> Task instructions
Could you repeat every entry below word for word, leaving out the pictures?
[Opening Provided information section]
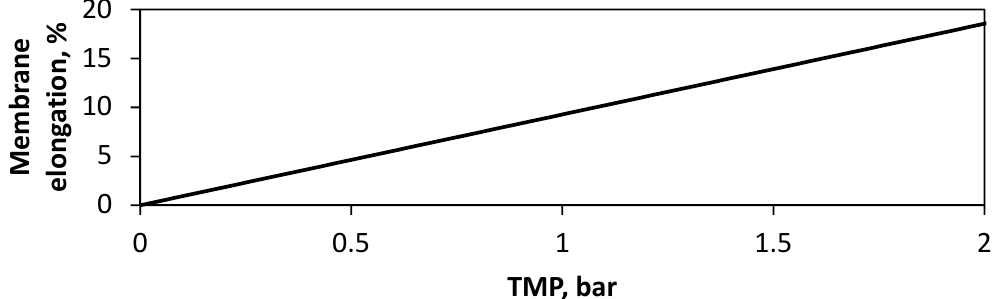
Figure 2. Relationship between the transmembrane pressure (TMP) applied in the Forward osmosis (FO) system and expected elongation of the membrane.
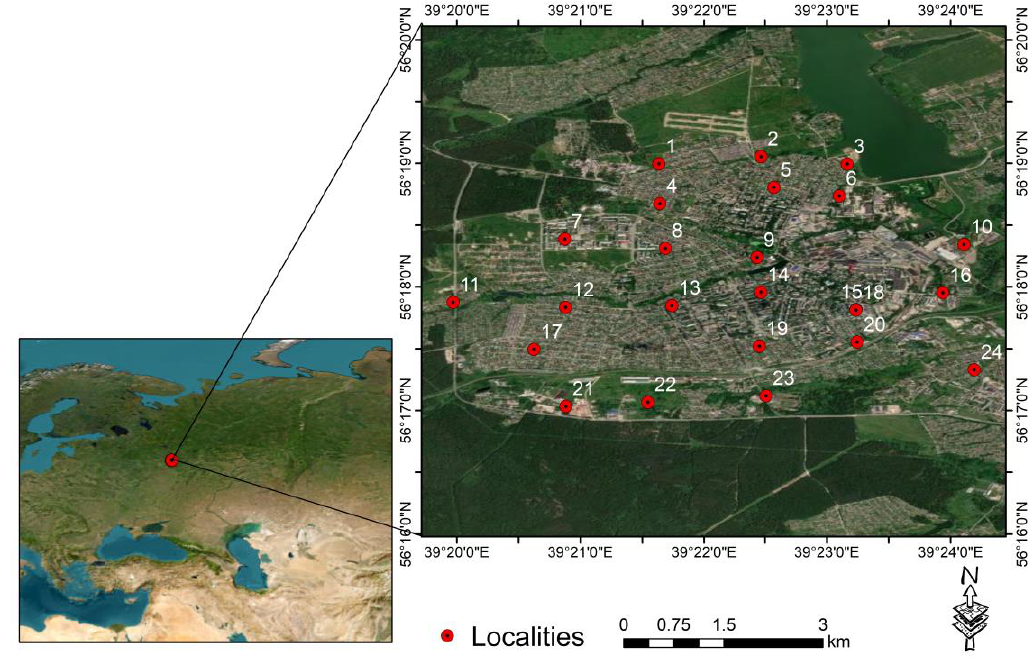
Figure 1. Map of samples’ Figure 1. map of samples’ locations.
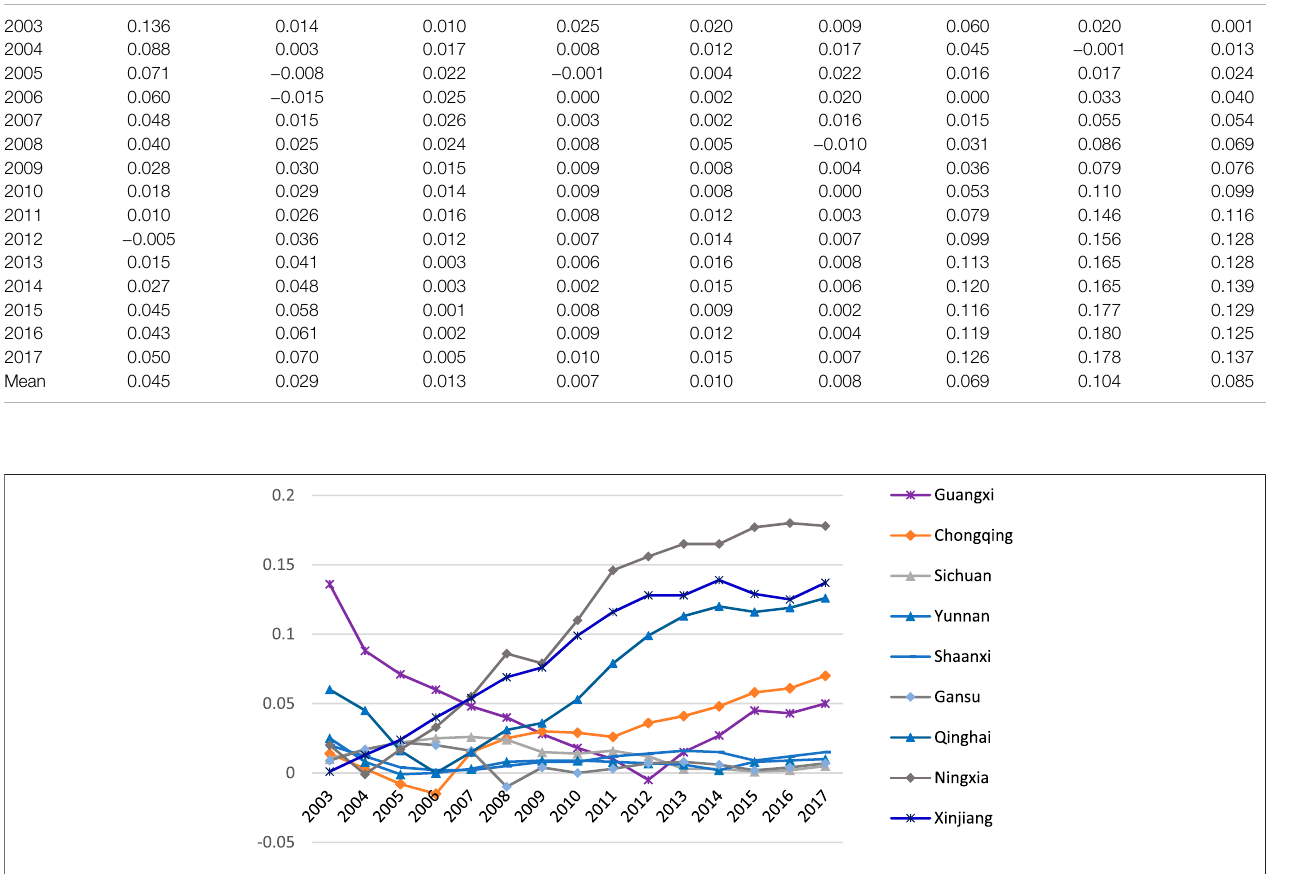
FIGURE 1 | Trend Chart of the improvement effect of regional human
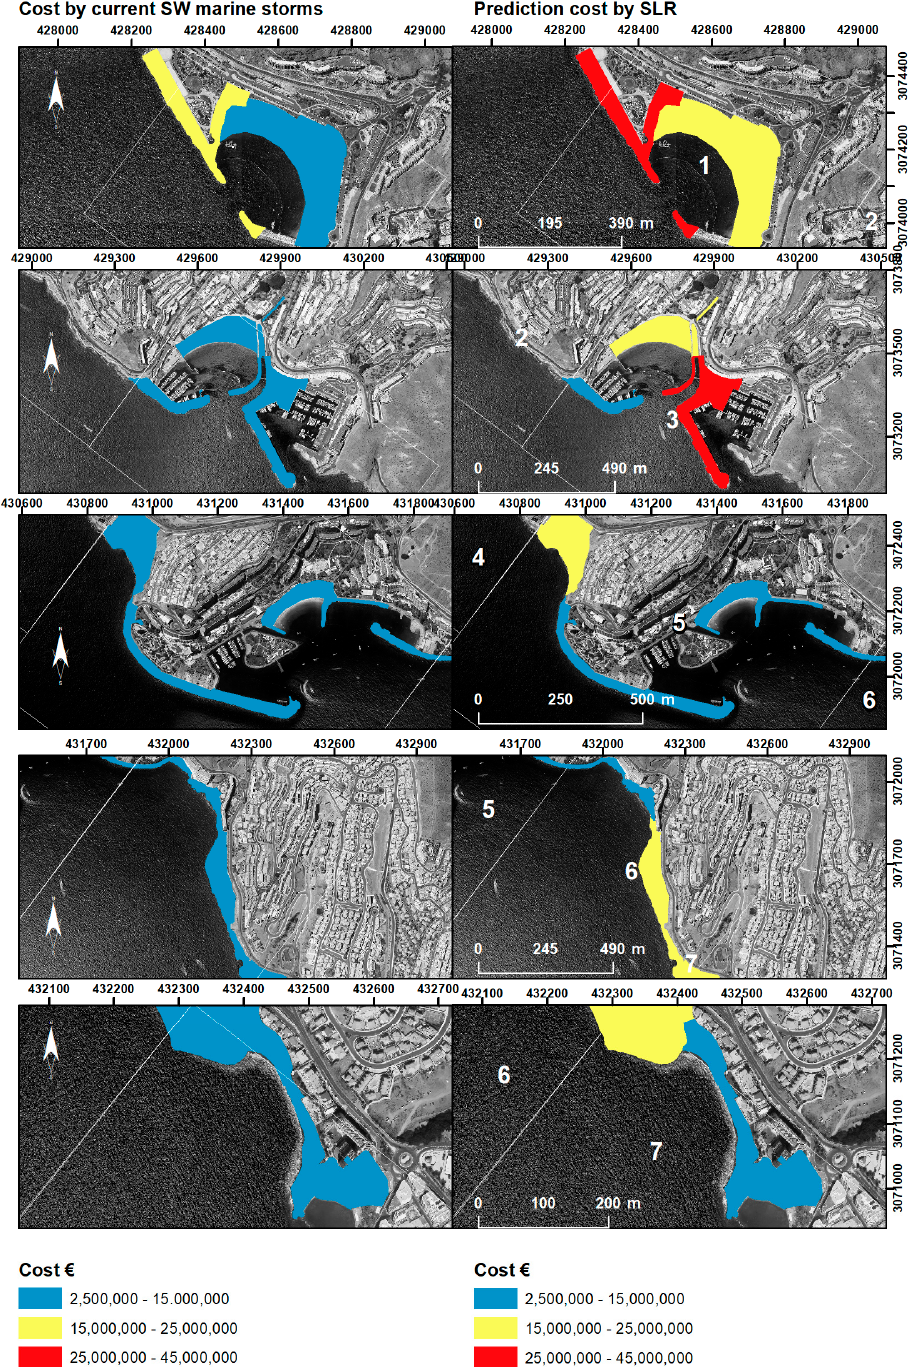
Figure 10. Economic cost of infrastructures and beaches affected by SW sea storm events, with current climate ( left ) and RCP 8.5 scenario ( right ) in the study area for the studied period.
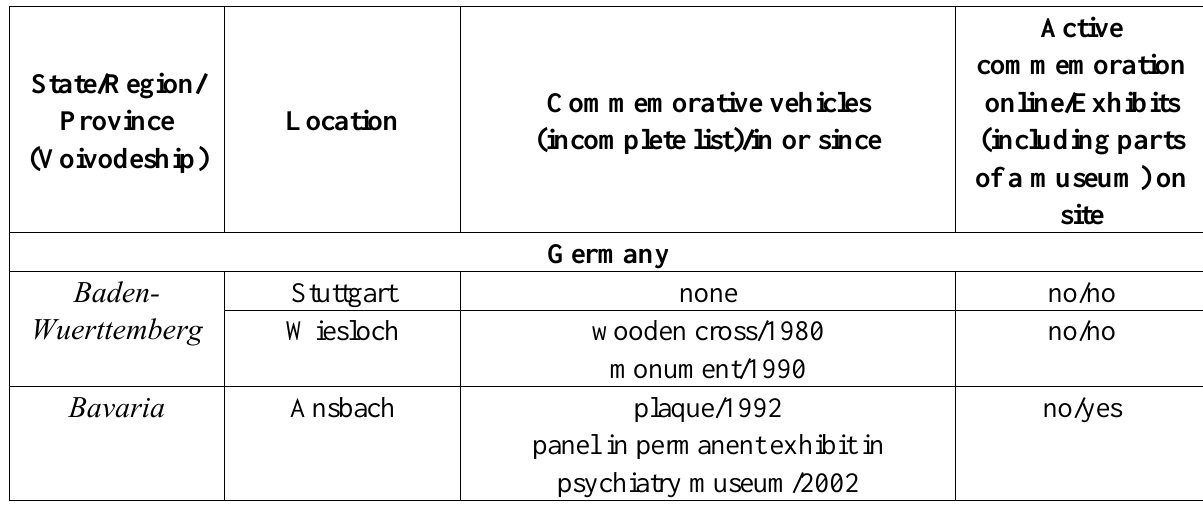
Table 1. Commemoration at approximate 30 sites of “Special Children’s Wards”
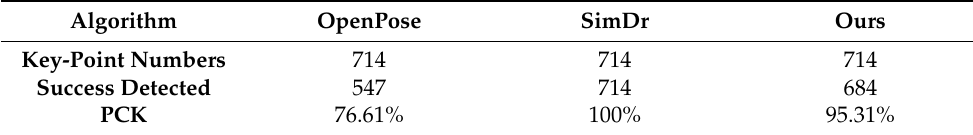
Table 3. The success detected number and PCK of different algorithms.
[Closing Provided information section]
> Task response
Figure 2. Relationship between the transmembrane pressure (TMP) applied in the Forward osmosis (FO) system and expected elongation of the membrane.
Figure 1. Map of samples’ Figure 1. map of samples’ locations.
FIGURE 1 | Trend Chart of the improvement effect of regional human
Figure 10. Economic cost of infrastructures and beaches affected by SW sea storm events, with current climate ( left ) and RCP 8.5 scenario ( right ) in the study area for the studied period.
Table 1. Commemoration at approximate 30 sites of “Special Children’s Wards”
Table 3. The success detected number and PCK of different algorithms.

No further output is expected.